On this page we will look back at life in the city during the war years. Here we will provide the visitor with the stories making the news, what was happening in sports and entertainment, city politics, the social scene and the prominent people at the time. So, check back often for new editions. To share your family or neighborhood stories, please email PhillyWWIyears@gmail.com
TODAY IN PHILADELPHIA – TUESDAY MAY 14, 1918
There will be rain again today but not as much as the inch we received yesterday. The showers will start to dissipate by the afternoon. The high will be near 70° with the low tonight about 60°. By a unanimous vote today the Board of Education discontinued the teaching of the German language in the public high schools beginning next year. Petitions for this action had been presented by numerous fraternal, social and labor organizations. A separate resolution was submitted by board member John Wanamaker seeking to extend the summer vacation of students into October and end the school day at 2:00pm. Mr. Wanamaker said this will give children more time for war work activities.
In baseball, the A’s fell to the visiting White Sox 3 to 0 at Shibe Park. Urban “Red” Faber held the Athletics to just 3 hits in 9 innings of work. Out in St. Louis the Phillies beat the Cardinals 5 to 4 with Brad Hogg going all 9 inning for his 3rd win of the season. In other baseball news, Washington D.C. will henceforth have Sunday baseball. The Commissioners of the District of Columbia made the decision because of the increased population of the city due to the war and the need to provide these workers with some type of recreation.
And last night “Shoeless” Joe Jackson bid goodbye to his manager and teammates on the White Sox. Today he walked through the gates of Harlan & Hollingsworth Shipbuilding Company in Wilmington, Delaware to begin work. He punched the clock and received his assignment from his supervisor. He was to become a ship painter but after seeing his work with a brush the boss decided he would make a better inspector.

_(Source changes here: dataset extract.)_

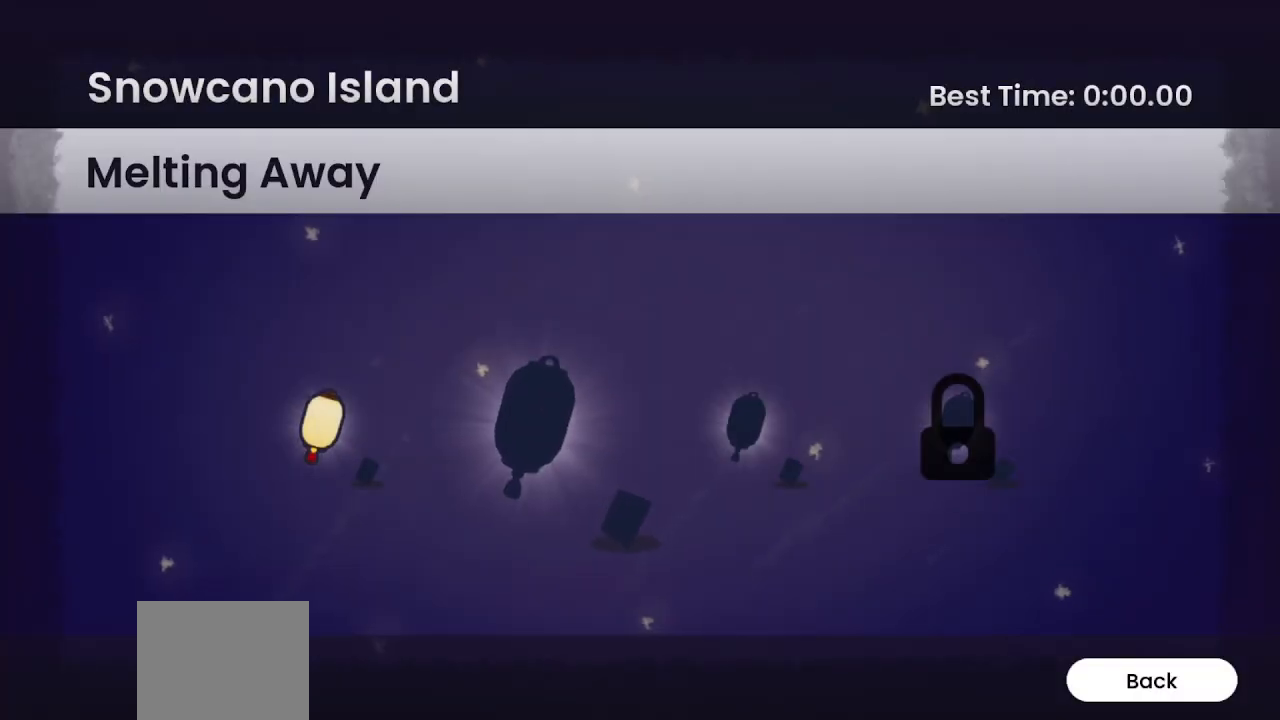
{"buttons": [], "left_stick": "center", "right_stick": "center", "events": []}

There is troubling news from the southern border. Mexico has begun taking overtly anti-American and anti-British actions. President Carranza, it is said, believes Germany will win the war and is therefore secretly assisting the Empire by harassing American and British interests in Mexico. New confiscatory tax laws have been imposed on Allied holdings at the oilfields not far from Tampico. Recently over 200 Americans working at the oilfields were robbed and driven from their homes. The men have fled to Tampico and now live under the protection of American warships.

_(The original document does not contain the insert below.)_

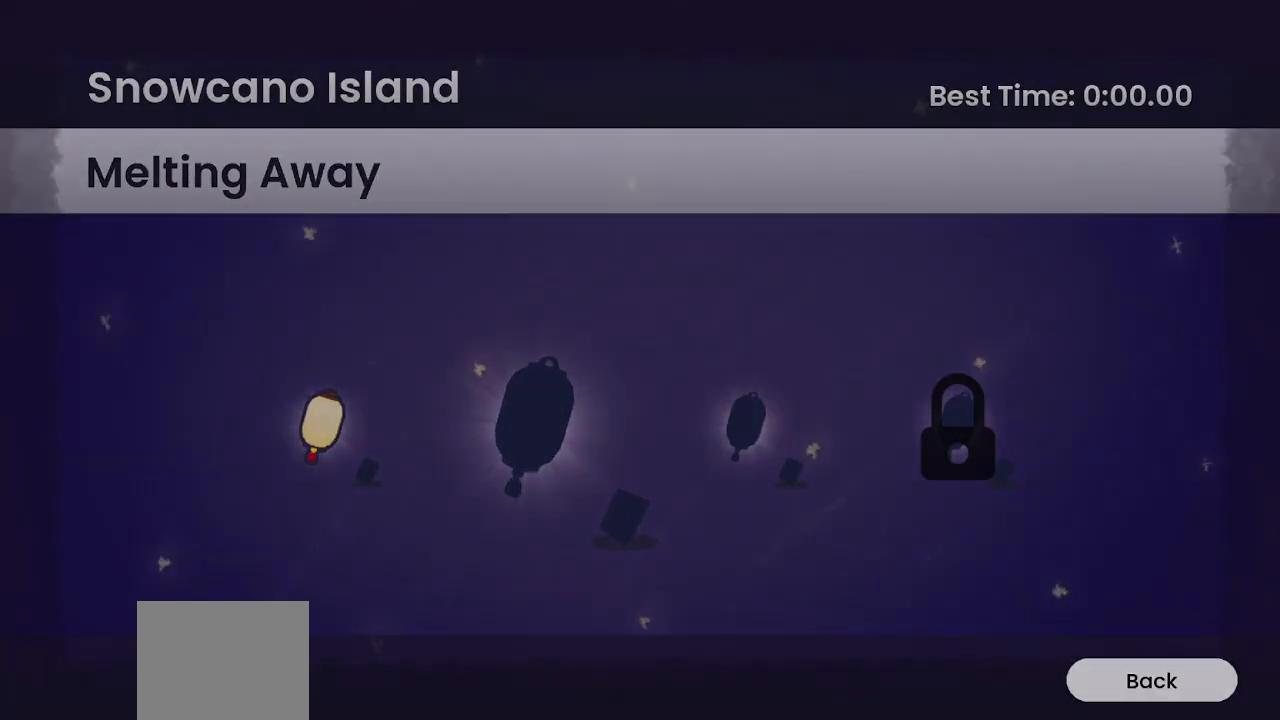
{"buttons": [], "left_stick": "center", "right_stick": "center", "events": []}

Almost 500 Marines are on the warships and ready to disembark if ordered. The oil from the fields is primarily used by the British navy to power its fleet. If President Carranza attempts to seize the fields the Marines will act to stop the Mexican army. Some who know Carranza have advised him that it is a mistake to antagonize the Americans and the British at this time. He has responded that he believes once Germany wins the war it will keep its promise to help Mexico recover Texas and New Mexico. The oil companies have made counter-proposals to Carranza in the hopes of ending the impasse.